Es gibt keinerlei inhaltliche Grenzen – alles kann Mythos sein oder auch werden, wenn dieses in einer Gemeinschaft Aufmerksamkeit und Bedeutung erhält. Alles Unbekannte, Bedeutungslose, kann von einer stummen Existenz zu einem „Ding“ werden, von dem gesprochen wird. Sportler werden, wenn sie Erfolg verkörpern und in der Öffentlichkeit stehen, vergöttert. Moderatoren und Kommentatoren erhalten im Zuge eines Sportereignisses Kultstatus und der Mythos der „Tour de France“ macht aus seiner Sportart etwas derart Bedeutungsvolles, dass fast jeder an der übermenschlichen Leistung der Radfahrer teilhaben möchte.
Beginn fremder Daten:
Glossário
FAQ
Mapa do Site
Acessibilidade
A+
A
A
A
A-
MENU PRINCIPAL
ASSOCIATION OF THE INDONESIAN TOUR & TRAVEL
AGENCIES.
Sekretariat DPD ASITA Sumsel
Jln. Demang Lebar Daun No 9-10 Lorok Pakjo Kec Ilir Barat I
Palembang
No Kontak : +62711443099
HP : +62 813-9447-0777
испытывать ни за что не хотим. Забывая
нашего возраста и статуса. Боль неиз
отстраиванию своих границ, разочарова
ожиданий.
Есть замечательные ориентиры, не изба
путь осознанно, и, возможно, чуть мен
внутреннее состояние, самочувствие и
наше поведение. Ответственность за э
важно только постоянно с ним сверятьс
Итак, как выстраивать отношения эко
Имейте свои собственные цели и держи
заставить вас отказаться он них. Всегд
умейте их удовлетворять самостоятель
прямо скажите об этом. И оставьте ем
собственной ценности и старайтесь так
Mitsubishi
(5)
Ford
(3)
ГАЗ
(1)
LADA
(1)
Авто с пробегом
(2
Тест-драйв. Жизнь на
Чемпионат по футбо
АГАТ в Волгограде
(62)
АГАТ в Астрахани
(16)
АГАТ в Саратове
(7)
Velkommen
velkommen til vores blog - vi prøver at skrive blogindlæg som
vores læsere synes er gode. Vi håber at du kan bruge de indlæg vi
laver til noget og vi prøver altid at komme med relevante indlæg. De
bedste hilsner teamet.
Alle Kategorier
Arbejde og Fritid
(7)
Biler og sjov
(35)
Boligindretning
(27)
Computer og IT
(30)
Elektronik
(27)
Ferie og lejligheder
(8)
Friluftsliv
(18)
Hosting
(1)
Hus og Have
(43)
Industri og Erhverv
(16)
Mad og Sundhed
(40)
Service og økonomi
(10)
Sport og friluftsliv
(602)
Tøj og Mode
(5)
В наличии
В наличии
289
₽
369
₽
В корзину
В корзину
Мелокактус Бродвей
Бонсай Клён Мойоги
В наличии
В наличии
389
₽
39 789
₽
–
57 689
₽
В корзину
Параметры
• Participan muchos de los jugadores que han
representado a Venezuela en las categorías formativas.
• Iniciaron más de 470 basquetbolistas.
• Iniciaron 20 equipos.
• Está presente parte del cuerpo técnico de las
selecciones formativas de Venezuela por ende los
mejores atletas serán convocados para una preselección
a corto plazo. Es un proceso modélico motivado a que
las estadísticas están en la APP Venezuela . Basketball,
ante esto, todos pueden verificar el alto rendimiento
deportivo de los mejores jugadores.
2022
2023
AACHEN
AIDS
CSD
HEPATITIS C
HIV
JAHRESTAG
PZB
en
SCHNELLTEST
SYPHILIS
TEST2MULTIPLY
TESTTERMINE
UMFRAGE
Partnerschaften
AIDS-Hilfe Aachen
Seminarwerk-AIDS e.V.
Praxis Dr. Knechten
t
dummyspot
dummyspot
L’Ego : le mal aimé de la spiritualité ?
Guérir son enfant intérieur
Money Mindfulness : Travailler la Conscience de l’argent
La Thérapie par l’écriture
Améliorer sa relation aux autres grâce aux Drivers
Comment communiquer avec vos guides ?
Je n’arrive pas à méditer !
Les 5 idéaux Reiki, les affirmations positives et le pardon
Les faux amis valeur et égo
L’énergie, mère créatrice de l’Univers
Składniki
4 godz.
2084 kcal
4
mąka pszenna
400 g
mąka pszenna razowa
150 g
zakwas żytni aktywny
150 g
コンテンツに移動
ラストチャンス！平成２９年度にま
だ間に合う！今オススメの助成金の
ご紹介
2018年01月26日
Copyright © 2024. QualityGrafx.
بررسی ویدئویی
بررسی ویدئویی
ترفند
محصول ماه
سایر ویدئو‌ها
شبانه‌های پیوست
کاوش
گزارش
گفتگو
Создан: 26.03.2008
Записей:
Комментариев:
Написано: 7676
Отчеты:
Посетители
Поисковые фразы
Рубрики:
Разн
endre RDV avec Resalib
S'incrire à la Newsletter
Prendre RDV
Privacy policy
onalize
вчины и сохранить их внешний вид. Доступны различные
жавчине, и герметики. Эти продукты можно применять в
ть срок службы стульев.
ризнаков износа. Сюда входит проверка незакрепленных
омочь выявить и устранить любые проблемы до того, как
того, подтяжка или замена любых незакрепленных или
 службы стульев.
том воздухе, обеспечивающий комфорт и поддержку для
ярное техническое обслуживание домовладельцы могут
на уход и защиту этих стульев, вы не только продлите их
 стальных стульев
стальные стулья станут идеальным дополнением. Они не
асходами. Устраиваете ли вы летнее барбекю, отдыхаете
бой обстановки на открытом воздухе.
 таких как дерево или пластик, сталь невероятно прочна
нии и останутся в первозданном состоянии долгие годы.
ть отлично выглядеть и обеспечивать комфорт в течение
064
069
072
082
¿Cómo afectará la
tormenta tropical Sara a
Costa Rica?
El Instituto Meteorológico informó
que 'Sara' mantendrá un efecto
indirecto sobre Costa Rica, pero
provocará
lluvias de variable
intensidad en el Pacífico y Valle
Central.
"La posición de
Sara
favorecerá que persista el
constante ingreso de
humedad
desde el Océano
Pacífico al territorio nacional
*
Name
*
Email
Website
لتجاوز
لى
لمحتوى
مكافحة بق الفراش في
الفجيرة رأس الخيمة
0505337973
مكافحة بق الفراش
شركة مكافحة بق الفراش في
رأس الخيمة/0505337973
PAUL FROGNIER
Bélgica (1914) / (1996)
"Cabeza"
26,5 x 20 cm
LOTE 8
Der antike Held wird geprüft, opfert sich - in Radsportkleidung – und der Zuschauer vor dem Fernseher rezipiert.

2.2 Der Mythos ist eine Aussage

Ausgehend von einem semiologischen Ansatz und der Analyse sprachlicher Symbolsysteme bezeichnet Roland Barthes den Mythos als eine Aussage.

Er verweist diesbezüglich auf die Bedeutung „nichtsprachlicher“ Zeichensysteme, deren Verständnis auf bestimmten Wahrnehmungskonventionen beruht. Der Mythos werde „nicht durch das Objekt seiner Botschaft bestimmt, sondern durch die Art und Weise, wie er diese ausspricht.“[4]

Jeder Mythos enthält nach Barthes also eine bestimmte Aussage, die das Zentrum bildet und so seine Botschaft vermittelt. Dem Inhalt sind, wie im vorherigen Kapitel erläutert, ebenso wie der äußeren Darstellungsform keine Grenzen gesetzt. Egal ob ein geschriebener Diskurs, eine Photographie, der Sport, ein Schauspiel oder eine Reklame- diese Formen können alle Träger mythischer Aussagen sein. Es gelte dann, so Barthes, den Informationsgehalt der jeweiligen Aussage unter Berücksichtigung von Text-, Bild- und Symbolebene zu decodieren.[5]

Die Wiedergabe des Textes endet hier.